Sizin özel bir durumunuz var, hiç saklamadığınız cinsel kimliğinizi saklamak zorunda kaldınız mı? Bunu ilk cesurca ifade edişiniz ailenize mi arkadaşlarınıza mı; ’özel’ değilse öğrenebilir miyiz?
Toplumda hakim belirli düşüncelerin değişmesi gerek. Türkiye’de kendini kabul eden ve olduğu gibi göstermekte herhangi bir sakınca görmeyen eşcinseller de kendi cinsel kimliklerini kabul etmeli ve bunu açıklamalı. Dolayısıyla cinsel kimliğimi hiç saklamadım, olduğum gibi yaşamayı benimsedim. Sadece ilk açıkladığım yıllarda maalesef kabul görmedim; arkadaşlarım, ailem ya da akrabalarım yanımda olmadı. Bunun değişmesi için de aydınlatıcı çalışmalarda yer aldım. 28 yıl öncesiyle günümüzü kıyasladığımda eşcinsellerin artık daha özgür, daha rahat yaşayabildiklerini ve çalışmalarımızın başarılı olduğunu söyleyebiliriz.
 
Almanya’da tepki aldınız mı?
Olumsuz tepki almadım. Toplum tarafından sürekli destek gördüm; görüyorum. Sivil toplum kuruluşlarının verdiği desteği de unutmamak gerek. Almanya’da eşcinsel hareketin geçmişi 100 yıldan fazla, dolayısıyla eşcinsellik konusunda burada yaşayanların daha fazla bilgisi var.
 
Almanya’da yaşayan Türkiyeli ailelerin yapısı cinsel kimlik açısından Türkiye’den bile daha tutucu görünüyor. Bu konuda ne düşünüyorsunuz?

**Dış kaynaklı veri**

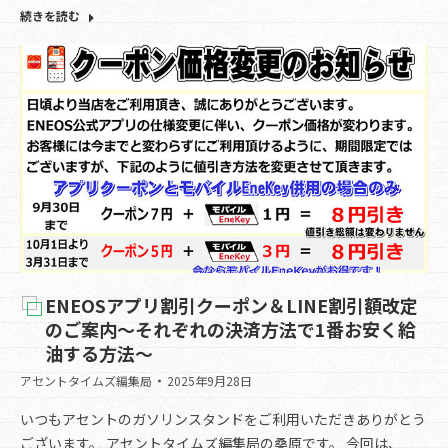
続きを読む
ENEOSアプリ割引クーポン＆LINE割引額改定
のご案内～それぞれの決済方法で1番お安く給
油する方法～
アセントタイムズ編集局
2025年9月28日
いつもアセントのガソリンスタンドをご利用いただきありがとう
ございます。 アセントタイムズ編集局の桑原です。 今回は、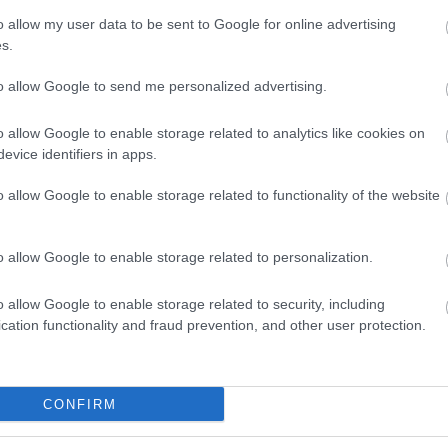
dvd
(
o allow my user data to be sent to Google for online advertising
film
(
agyar box
szinkronhangok:
s.
ffice: a
éretlenségi
fun
(
zörnyek
irod
to allow Google to send me personalized advertising.
oldusa
jate
kult
o allow Google to enable storage related to analytics like cookies on
offto
evice identifiers in apps.
szin
tv
(
5
usa box office: új
o allow Google to enable storage related to functionality of the website
zen
élmény
o allow Google to enable storage related to personalization.
Zala
0985
2
o allow Google to enable storage related to security, including
2
cation functionality and fraud prevention, and other user protection.
Bajt
2
 felhasználói tartalomnak minősülnek, értük a
szolgáltatás technikai
Néme
m ellenőrzi. Kifogás esetén forduljon a blog szerkesztőjéhez. Részletek a
CONFIRM
2
ban
.
Cseh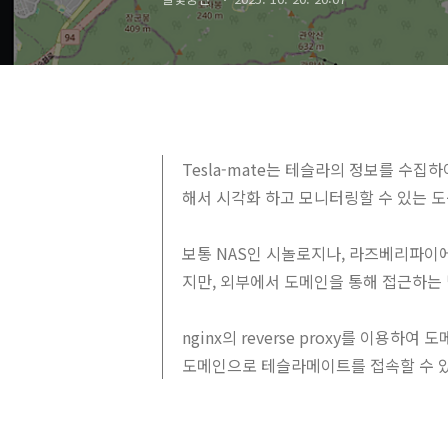
Tesla-mate는 테슬라의 정보를 수집하여
해서 시각화 하고 모니터링할 수 있는 도
보통 NAS인 시놀로지나, 라즈베리파이에
지만, 외부에서 도메인을 통해 접근하는
nginx의 reverse proxy를 이용하
도메인으로 테슬라메이트를 접속할 수 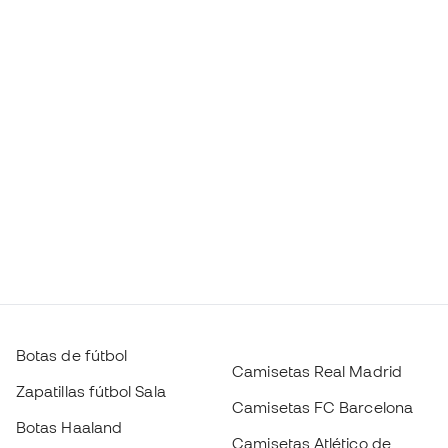
Botas de fútbol
Camisetas Real Madrid
Zapatillas fútbol Sala
Camisetas FC Barcelona
Botas Haaland
Camisetas Atlético de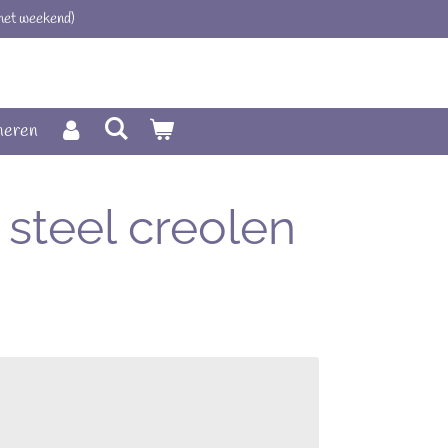
 het weekend)
neren
 steel creolen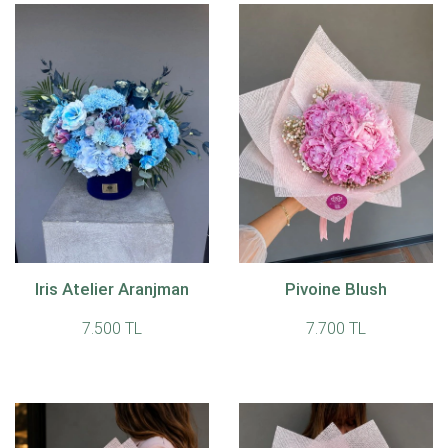
Iris Atelier Aranjman
Pivoine Blush
7.500 TL
7.700 TL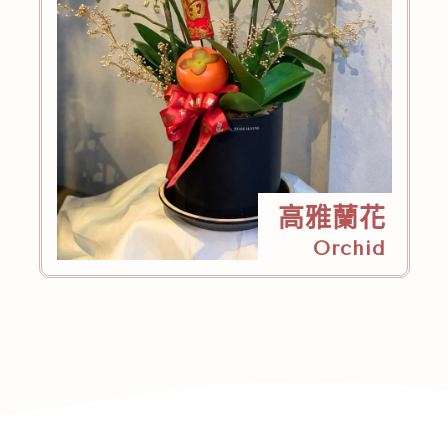
高雅蘭花
Orchid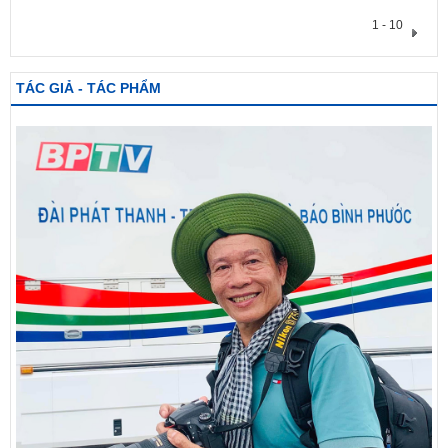
1 - 10
TÁC GIẢ - TÁC PHẨM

Tüm göç süreçlerinde göçmenlerin bir dönem geldikleri toplumdakinden daha tutucu bir çizgi oluşturduğunu saptıyoruz. Bu biraz da bazı gelişme ve değerlerini anlayamadığı yeni toplumda, kendini sağlama almayla ilgili. Ancak, asıl sorun, yeni toplumun politikasında yatıyor. Yeni toplum, göçmen topluluklarını ne kadar çabuk kabul eder, fırsat eşitliğini sağlarsa, sorunlar o kadar çabuk aşılabiliyor. Göçmenlere 50 yıl sonra da bir anlamda ’yabancı’ gözüyle bakılırsa, andığımız yaklaşımlar kemikleşiyor.
 
Türkiye’de irtibatta olduğunuz ’LGBT örgütlenmeler’ var mı?

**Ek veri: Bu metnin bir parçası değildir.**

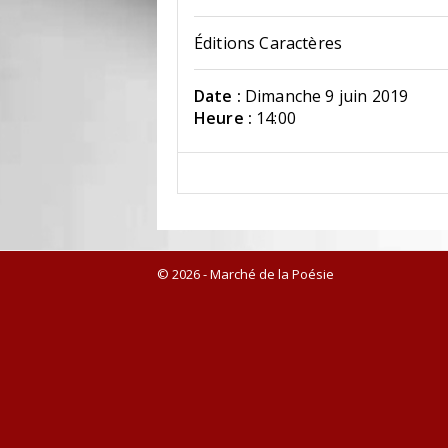
Éditions Caractères
Date :
Dimanche 9 juin 2019
Heure :
14:00
© 2026 - Marché de la Poésie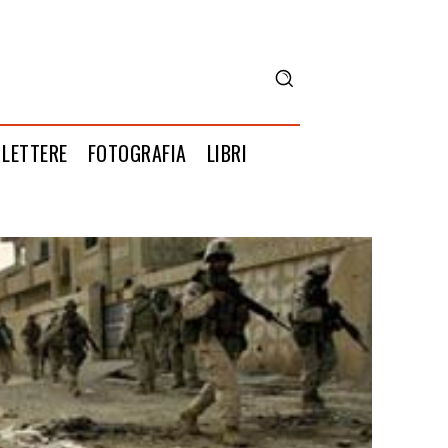
LETTERE
FOTOGRAFIA
LIBRI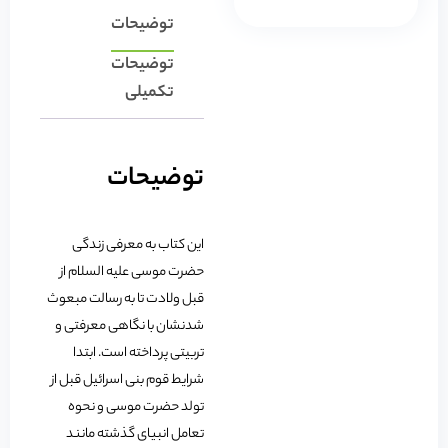
توضیحات
توضیحات
تکمیلی
توضیحات
این کتاب به معرفی زندگی
حضرت موسی علیه السلام از
قبل ولادت تا به رسالت مبعوث
شدنشان با نگاهی معرفتی و
تربیتی پرداخته است. ابتدا
شرایط قوم بنی اسرائیل قبل از
تولد حضرت موسی و نحوه
تعامل انبیای گذشته مانند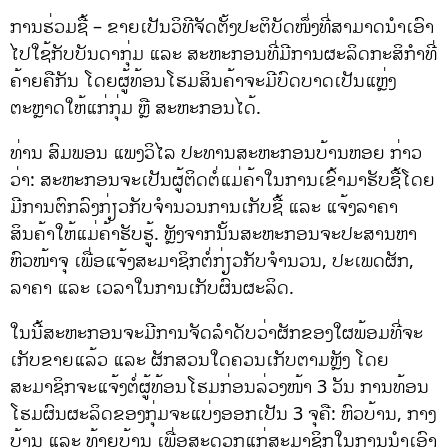
ການຮ່ວມຊື້ – ຂາຍເປັນວິທີຈັດຕັ້ງປະຕິບັດໜຶ່ງທີ່ສາມາດນຳເອົາ
ໄປໃຊ້ກັບບັນດາກຸ່ມ ແລະ ສະຫະກອນທີ່ມີການຜະລິດກະສິກຳທີ່
ຄ້າຍຄືກັນ ໂດຍຜູ້ທ້ອນໂຮມສິນຄ້າຈະມີບົດບາດເປັນແຫຼ່ງ
ຕະຫຼາດໃຫ້ແກ່ກຸ່ມ ຫຼື ສະຫະກອນໄດ້.
ທ່ານ ສົມພອນ ແພງວິໄລ ປະທານສະຫະກອນບ້ານຫອຍ ກ່າວ
ວ່າ: ສະຫະກອນຈະເປັນຜູ້ຕິດຕໍ່ແມ່ຄ້າໃນການເຂົ້າມາຮັບຊື້ໂດຍ
ມີການຕົກລົງກ່ຽວກັບຈຳນວນການເກັບຊື້ ແລະ ແຈ້ງລາຄາ
ສິນຄ້າໃຫ້ແມ່ຄ້າຮັບຮູ້. ຫຼັງຈາກນັ້ນສະຫະກອນຈະປະສານຫາ
ຫົວໜ້າຈຸ ເພື່ອແຈ້ງສະມາຊິກຕໍ່ກ່ຽວກັບຈຳນວນ, ປະເພດຜັກ,
ລາຄາ ແລະ ເວລາໃນການເກັບຜົນຜະລິດ.
ໃນນີ້ສະຫະກອນຈະມີການຈັດລຳດັບວ່າຜັກຂອງໃຜພ້ອມທີ່ຈະ
ເກັບຂາຍແລ້ວ ແລະ ຜັກສວນໃດຄວນເກັບຕາມຫຼັງ ໂດຍ
ສະມາຊິກຈະແຈ້ງຕໍ່ຜູ້ທ້ອນໂຮມກ່ອນລ່ວງໜ້າ 3 ວັນ ການທ້ອນ
ໂຮມຜົນຜະລິດຂອງກຸ່ມຈະແບ່ງອອກເປັນ 3 ຈຸຄື: ຫົວບ້ານ, ກາງ
ບ້ານ ແລະ ທ້າຍບ້ານ ເພື່ອສະດວກແກ່ສະມາຊິກໃນການນຳເອົາ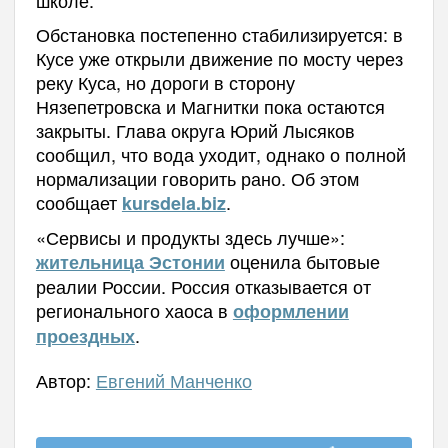
школе.
Обстановка постепенно стабилизируется: в
Кусе уже открыли движение по мосту через
реку Куса, но дороги в сторону
Нязепетровска и Магнитки пока остаются
закрыты. Глава округа Юрий Лысяков
сообщил, что вода уходит, однако о полной
нормализации говорить рано. Об этом
сообщает
.
kursdela.biz
«Сервисы и продукты здесь лучше»:
оценила бытовые
жительница Эстонии
реалии России. Россия отказывается от
регионального хаоса в
оформлении
.
проездных
Автор:
Евгений Манченко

Türkiye de Ankara, İstanbul ve Diyarbakır’da iletişim içinde olduğum sivil toplum kuruluşları var. Türkiye’de yapılan etkinliklere zaman elverdikçe katılmaya çalışıyorum. Son olarak aralık ayı içinde Ankara’da Pembe Hayat adlı sivil toplum kuruluşunun bir panelinde konuşmacı olarak bulunmuştum. Haziran ayının son haftasında İstanbul’da yapılacak olan LGBT Onur Haftası etkinliklerine katılmayı düşünüyorum. Bunun yanı sıra Diyarbakır’da başarılı çalışmalar yapan Hebûn adlı sivil toplum kuruluşunun varlığı beni sevindiriyor. LGBT sivil toplum kuruluşlarının yanı sıra LGBT yakınlarının kurduğu LİSTAG (LGBT’lerin Aileleri Grubu) adlı kuruluşun varlığı da özelikle Türkiye’de ayrı bir önem taşıyor. LİSTAG katılımıyla çekilmeye başlanan ve bu konuda önemli fikirlere aracılık ettiğini düşündüğüm belgesel filmi büyük bir merakla bekliyorum.
 
Türkiye bir gün Almanya gibi, bu konuda ’normal’ olabilecek mi?

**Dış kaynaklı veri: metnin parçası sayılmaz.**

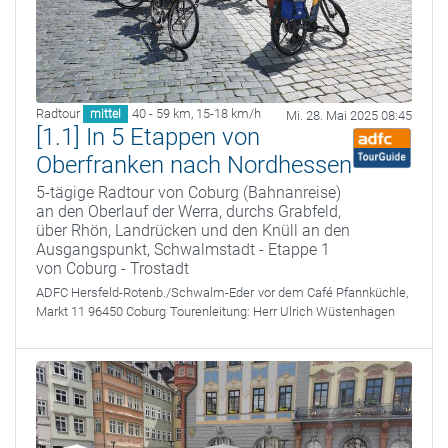
Radtour
40 - 59 km
,
15-18 km/h
mittel
Mi. 28. Mai 2025 08:45
[1.1] In 5 Etappen von
Oberfranken nach Nordhessen
5-tägige Radtour von Coburg (Bahnanreise)
an den Oberlauf der Werra, durchs Grabfeld,
über Rhön, Landrücken und den Knüll an den
Ausgangspunkt, Schwalmstadt - Etappe 1
von Coburg - Trostadt
ADFC Hersfeld-Rotenb./Schwalm-Eder
vor dem Café Pfannküchle,
Markt 11 96450 Coburg
Tourenleitung:
Herr Ulrich Wüstenhagen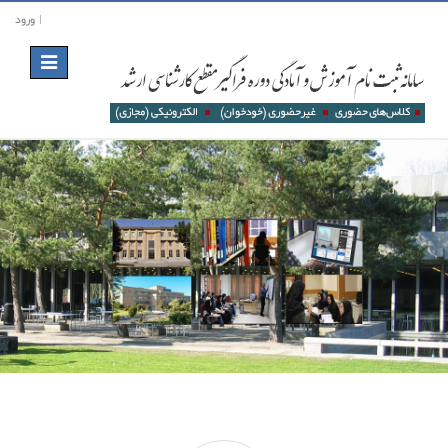
ورود
Toggle
navigation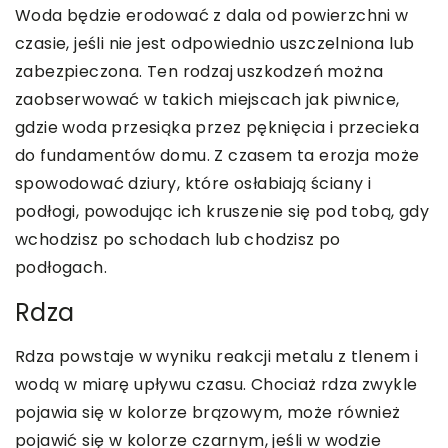
Woda będzie erodować z dala od powierzchni w
czasie, jeśli nie jest odpowiednio uszczelniona lub
zabezpieczona. Ten rodzaj uszkodzeń można
zaobserwować w takich miejscach jak piwnice,
gdzie woda przesiąka przez pęknięcia i przecieka
do fundamentów domu. Z czasem ta erozja może
spowodować dziury, które osłabiają ściany i
podłogi, powodując ich kruszenie się pod tobą, gdy
wchodzisz po schodach lub chodzisz po
podłogach.
Rdza
Rdza powstaje w wyniku reakcji metalu z tlenem i
wodą w miarę upływu czasu. Chociaż rdza zwykle
pojawia się w kolorze brązowym, może również
pojawić się w kolorze czarnym, jeśli w wodzie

Belli bir hareketlenme gözlemliyorum. Fakat tüm olumlu gelişmelerin varlığına rağmen, yaşanan olumsuzlukları da göz ardı etmemek gerek. Türkiye’de hala nefret cinayetleri işleniyor, kolluk kuvvetlerinin trans bireylere, eşcinsellere yönelik şiddeti sürüyor. Dolayısıyla hükümetin bu yönde bir açılım sürecini başlatması gerekiyor. Yapılacak anayasa değişikliği sürecine bu yönde hizmet veren sivil toplum kuruluşlarının katılımının sağlanması da ayrı bir önem taşıyor. Uzun bir yol ama istenirse gerçekleşir.
 
TBMM’de eşcinsel vekiller var, biliyorum
 
Türkiye’de siyasete atılmayı düşündünüz mü hiç?
Türkiye’de siyaset yapabilmem için özellikle siyasete bakış açısının değişmesi, demokrasinin daha iyi bir şekilde işler hale gelmesi ve tabii ki her türlü ayrımcılığın ortadan kalkması gerekiyor.
 
Türkiye’de eşcinsel milletvekilleri olduğunu düşünüyor musunuz?
Türkiye’de eşcinsel vekiller olduğunu sadece düşünmüyorum aynı zamanda biliyorum. Eşcinseller tüm meslek dallarında var olduklarından milletvekilleri arasında da eşcinsellerin mevcut olması oldukça doğal. Kendilerini açıklamıyor olmalarını ya da gizli yaşamayı tercih ediyor olmalarını ben ne kadar yanlış buluyor olsam da ve medeni cesaret göstermelerini talep etsem de Türkiye’de bunun kolay olmadığının bilincindeyim.
Türkiye’de gerçek anlamda bir değişim istiyorsak toplumun her kesiminde medeni cesarete, bu cesareti gösterecek insanlara tabii ki ihtiyaç var. Umuyorum ki en kısa zamanda Türkiye Büyük Millet Meclisi’ndeki eşcinsel vekiller de kendilerini gizlemeden görevlerini yerine getirebilirler.